The video demonstrates the functionality of the code agent by posing a question about the 50th number in the Fibonacci sequence. The agent writes the necessary code to compute this value and successfully returns the correct answer. This showcases the agent’s ability to perform calculations and execute code autonomously, highlighting its practical applications in solving mathematical problems.

Next, the video introduces the implementation of a time tool that returns the current time based on a specified time zone. To integrate this tool with the small agents, the presenter wraps the existing code in a class called GetCurrentTimeTool. This class includes essential attributes such as name, description, inputs, and output type, ensuring that the model can utilize the tool effectively without making assumptions. The video then demonstrates the agent’s capability by asking for the current time in Boston, which it successfully retrieves.

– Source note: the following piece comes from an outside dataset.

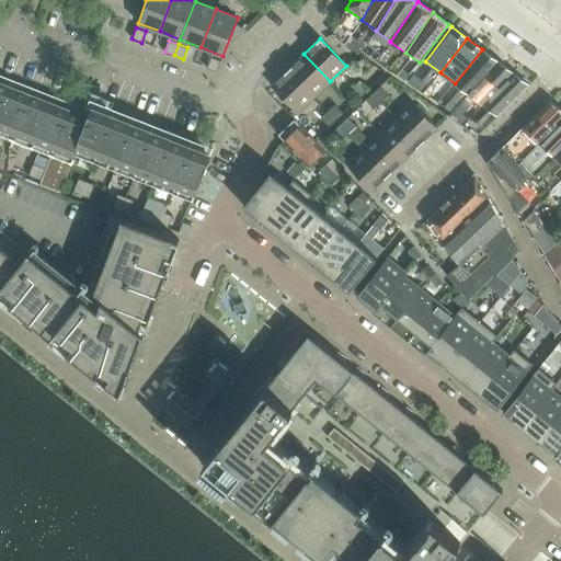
[(455,83),(470,94),(497,61),(482,49),(455,83)]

The presenter emphasizes the flexibility of the code agent, noting that it can be used with various models, including those from Anthropic and OpenAI. For those looking to run agents for free, the Hugging Face inference API is recommended, while users with powerful GPUs can run quantized models locally. The video also mentions the possibility of using multiple Mac Minis for enhanced performance, suggesting that there are various options available depending on the user’s resources.

Finally, the video hints at the broader implications of AI agents, particularly in the context of MeshGen AI agents in Blender, which serve as a 3D modeling co-pilot. This example illustrates the potential of small agents in creative applications, and the presenter expresses excitement about the ongoing developments in the field of AI agents, particularly with the rising interest in Multi-Component Processing Systems (MCPS). The video concludes with a promise of more content on this topic in the future.